--- Text extract ---

Welcome to the online home of Healing Stories: Picture Books for the Big and Small Changes in a Child's Life. Here you'll find information about Healing Stories, along with unique resources to support you in using picture books to help children through the challenges they face, from the everyday to major trauma.

Have you ever wished that you could find just the right book for a child? Maybe a child in your life is anticipating a big change, such as having a new brother or sister, starting school for the first time, or moving to a new house. Maybe something difficult and painful has happened, such as a divorce, a serious illness, or a death. Or maybe you just know a child who is fearful at bedtime, or is a fussy eater, or has a bad day occasionally. It may have occurred to you that sharing a story could help the child in your life manage the situation that she or he is going through.

Why a story? A healing story is a comforting experience. As a child, it’s a comfort to know that other kids have gone through what you’re going through - whether it’s something as ordinary as starting school for the first time, or something as traumatic as a natural disaster. It’s a comfort to know that other children have had the feelings you’re having, and that there are ways to solve the problem or to get through the situation. Most of all, it’s a comfort to share this experience by reading with an adult who cares deeply about you. And when you’ve read this healing story with your parent or another caring adult enough, the book itself - and ultimately, the story (in the absence of a physical book) - becomes a comfort. But, as a parent or other concerned adult, how will you find this healing story to share with your child?

---

■ **What the task asks**
Copy the Healing Stories welcome text above word for word, from start to finish.

--- Entries ---

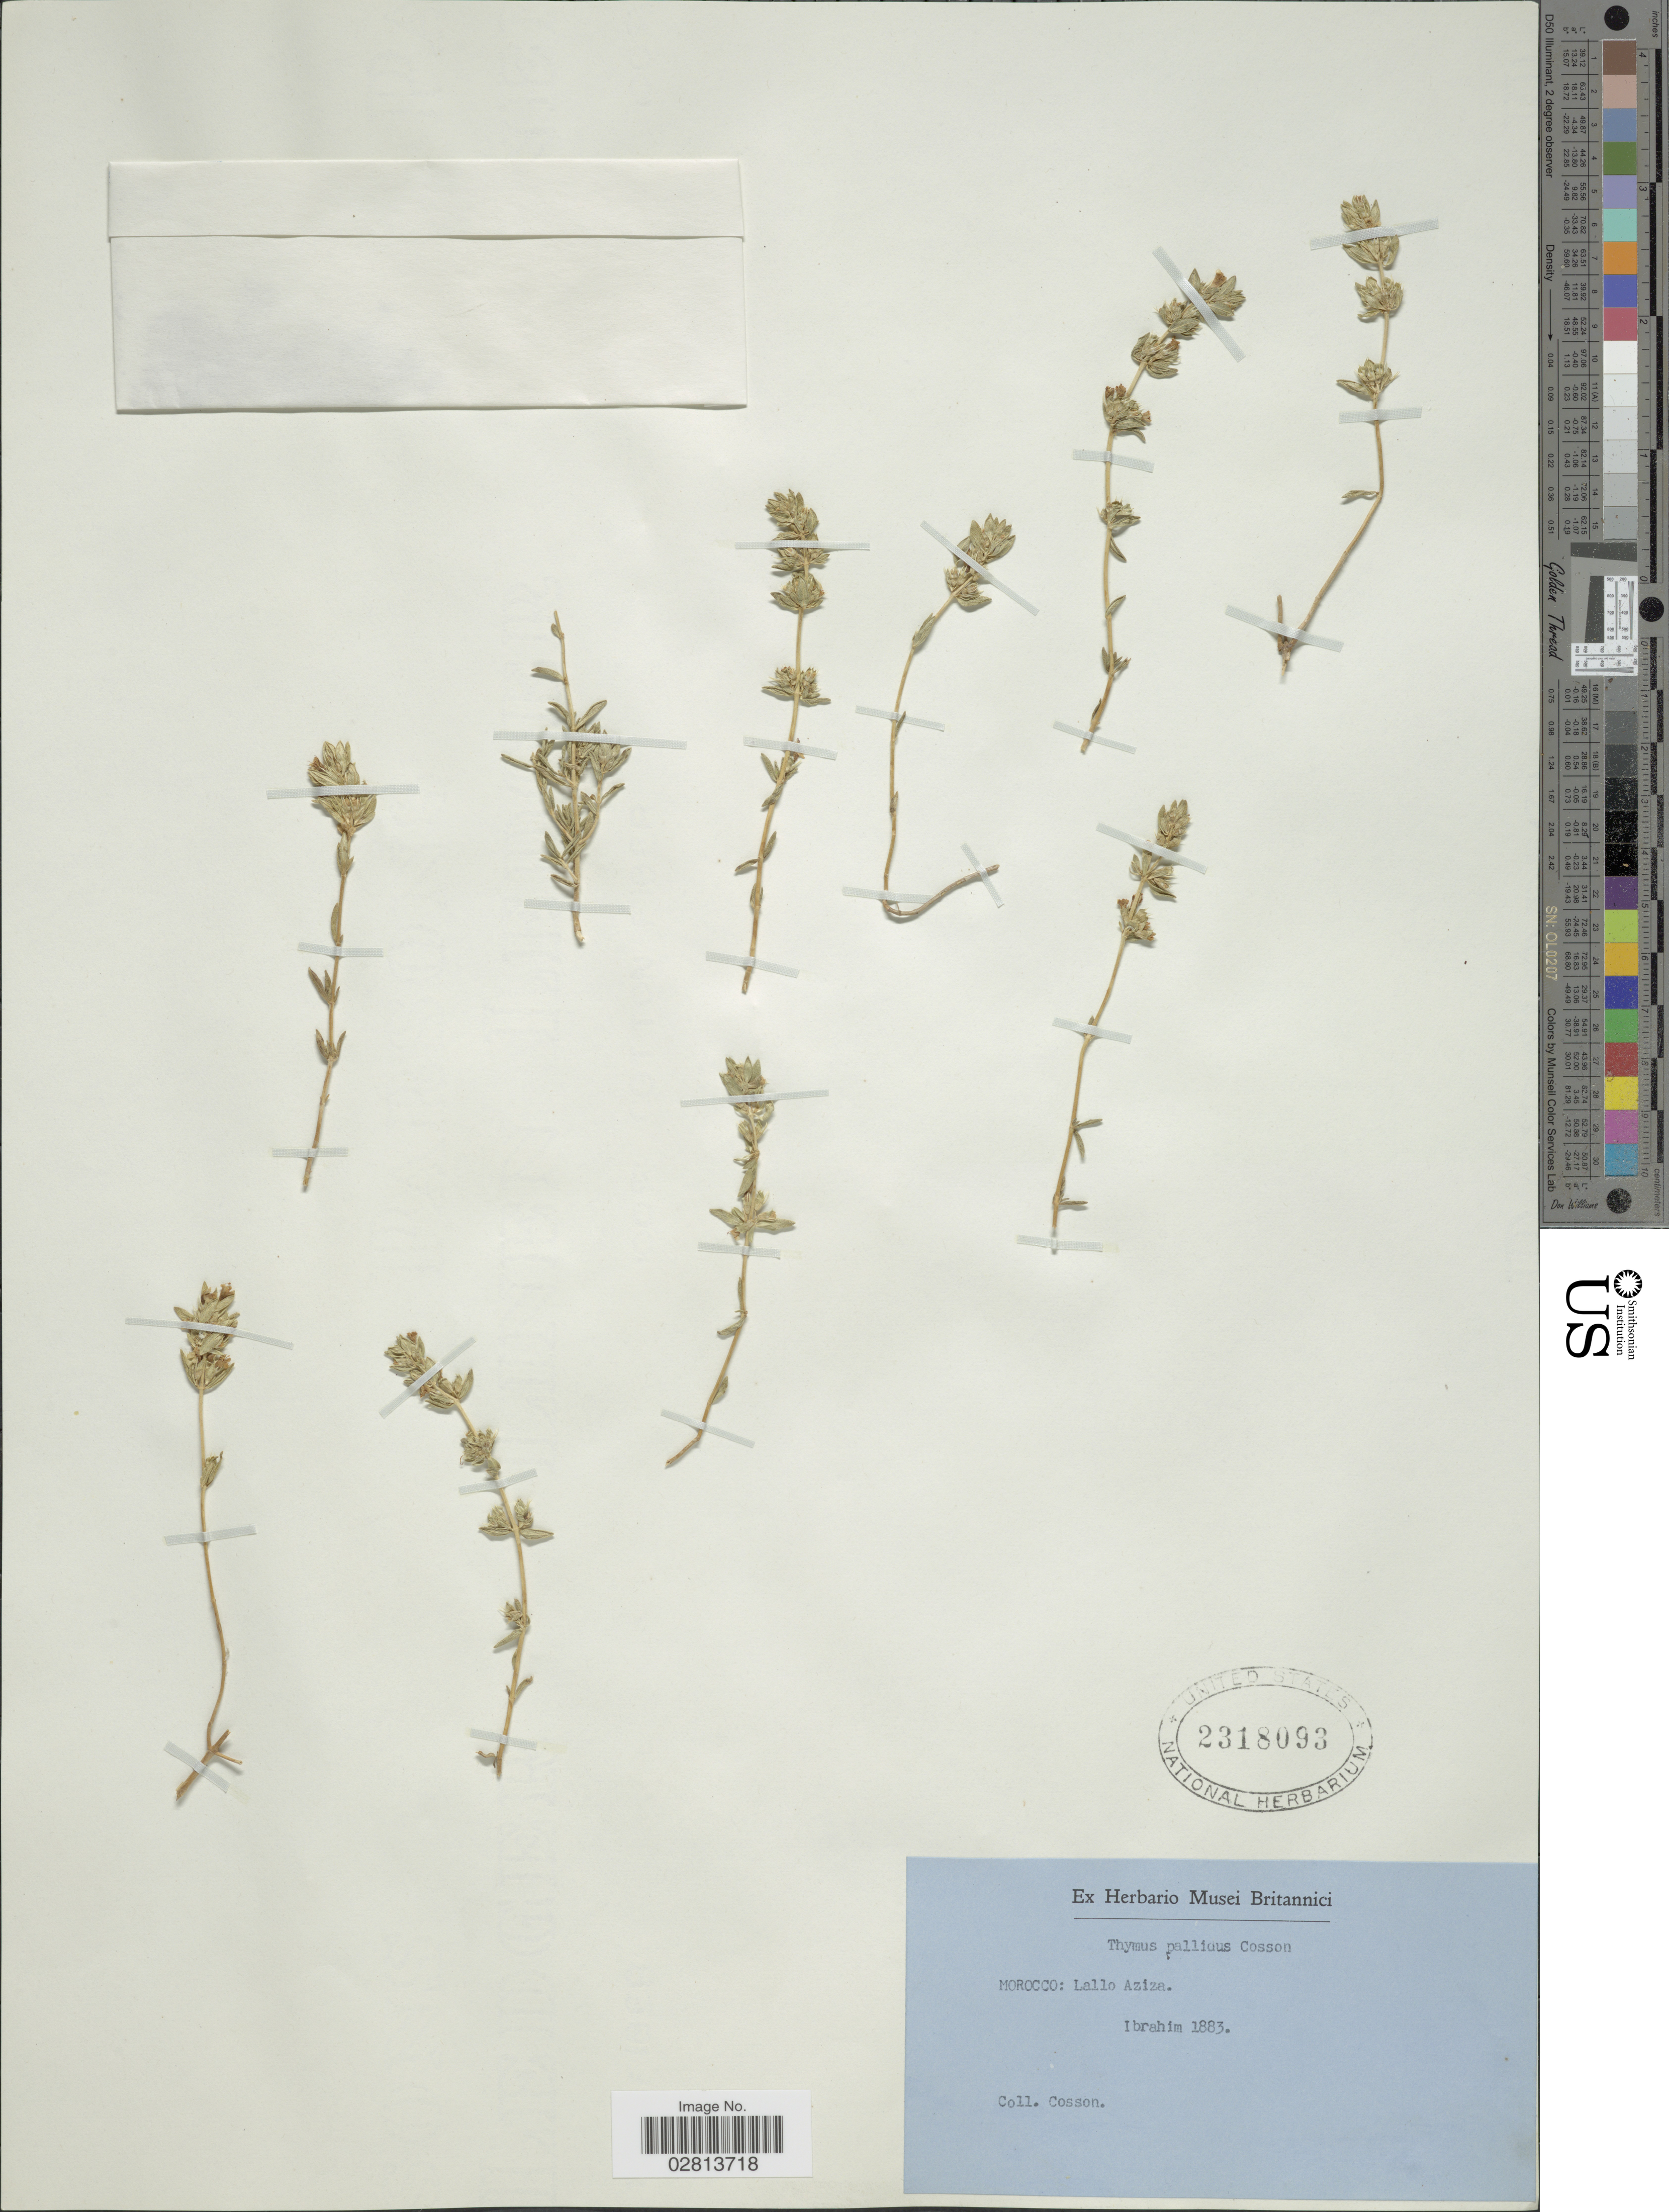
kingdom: Plantae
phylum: Tracheophyta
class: Magnoliopsida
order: Lamiales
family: Lamiaceae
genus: Thymus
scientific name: Thymus pallidus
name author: Coss. ex Batt.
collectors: -. Cosson & -. Ibrahim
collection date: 1883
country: Morocco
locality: Lallo Aziza.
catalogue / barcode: US 2318093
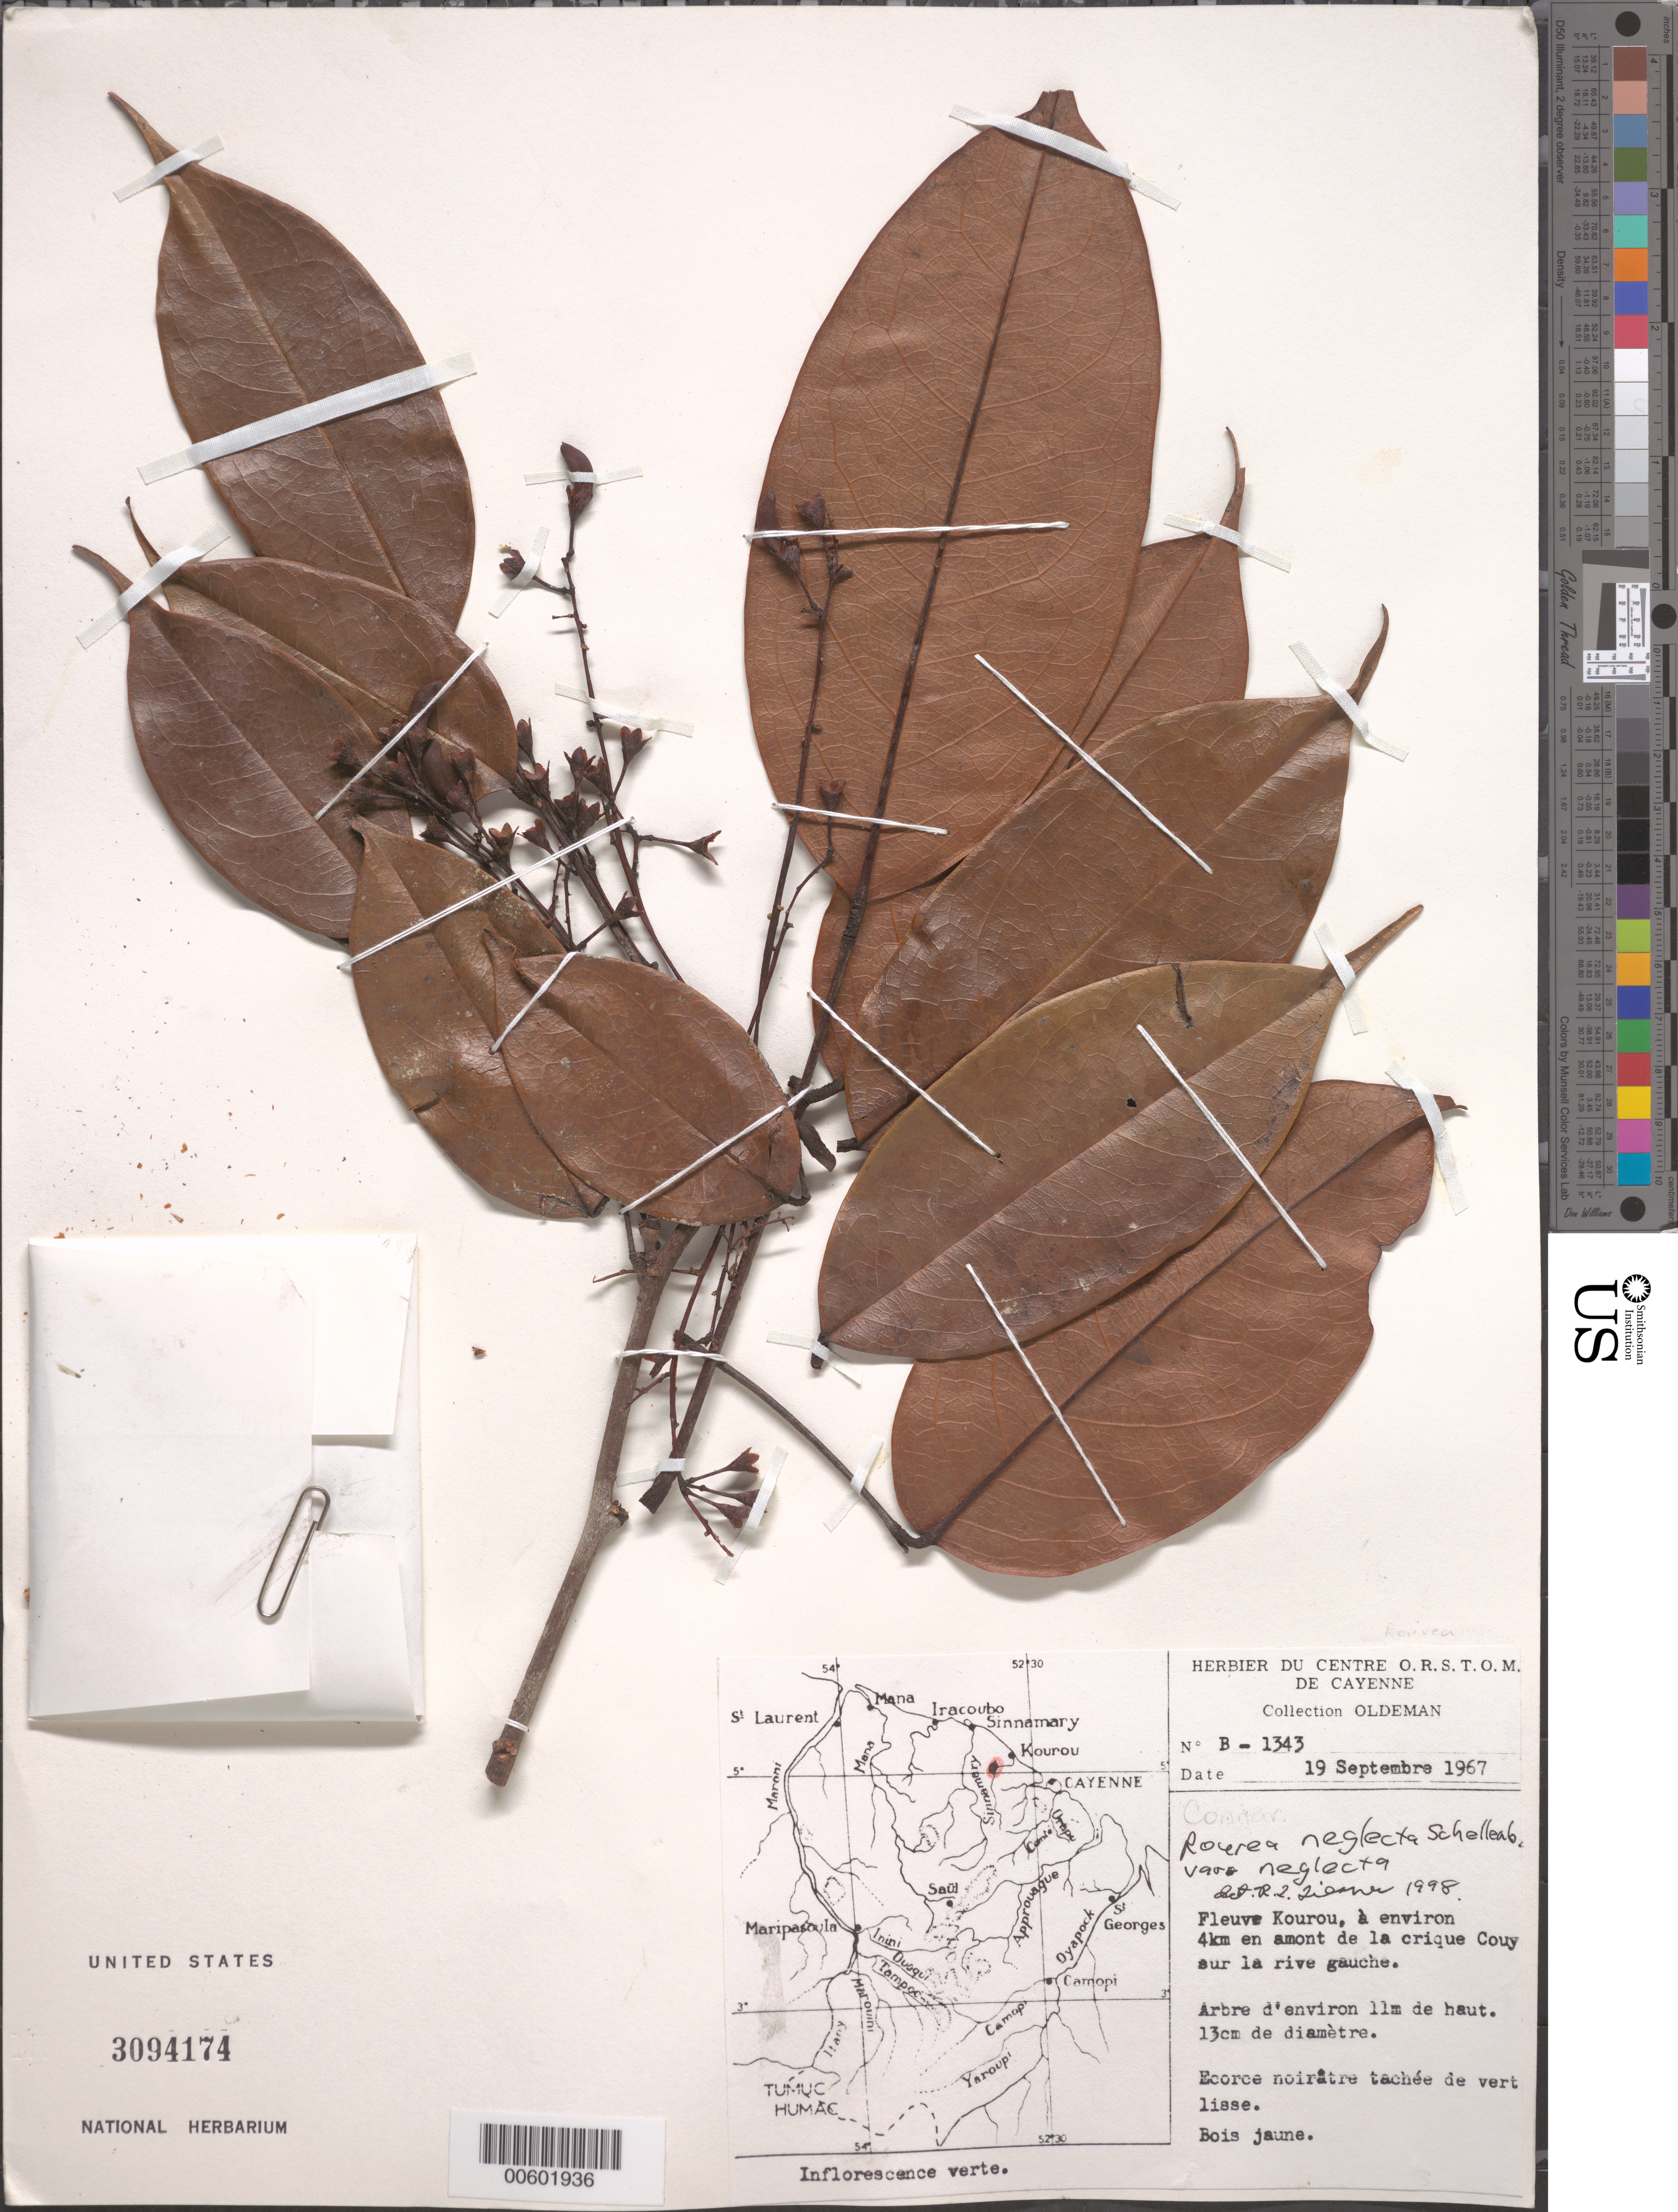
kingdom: Plantae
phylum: Tracheophyta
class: Magnoliopsida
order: Oxalidales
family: Connaraceae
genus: Rourea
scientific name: Rourea neglecta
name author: G. Schellenb.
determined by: Liesner, R. L.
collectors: R. Oldeman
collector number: B 1343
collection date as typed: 19-Sep-67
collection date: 1967-09-19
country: French Guiana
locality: Fleuve Kourou, 4 km en amont de la crique Couy sur la rive gauche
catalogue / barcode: US 3094174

---

■ **Result of this exercise**
Welcome to the online home of Healing Stories: Picture Books for the Big and Small Changes in a Child's Life. Here you'll find information about Healing Stories, along with unique resources to support you in using picture books to help children through the challenges they face, from the everyday to major trauma.

Have you ever wished that you could find just the right book for a child? Maybe a child in your life is anticipating a big change, such as having a new brother or sister, starting school for the first time, or moving to a new house. Maybe something difficult and painful has happened, such as a divorce, a serious illness, or a death. Or maybe you just know a child who is fearful at bedtime, or is a fussy eater, or has a bad day occasionally. It may have occurred to you that sharing a story could help the child in your life manage the situation that she or he is going through.

Why a story? A healing story is a comforting experience. As a child, it’s a comfort to know that other kids have gone through what you’re going through - whether it’s something as ordinary as starting school for the first time, or something as traumatic as a natural disaster. It’s a comfort to know that other children have had the feelings you’re having, and that there are ways to solve the problem or to get through the situation. Most of all, it’s a comfort to share this experience by reading with an adult who cares deeply about you. And when you’ve read this healing story with your parent or another caring adult enough, the book itself - and ultimately, the story (in the absence of a physical book) - becomes a comfort. But, as a parent or other concerned adult, how will you find this healing story to share with your child?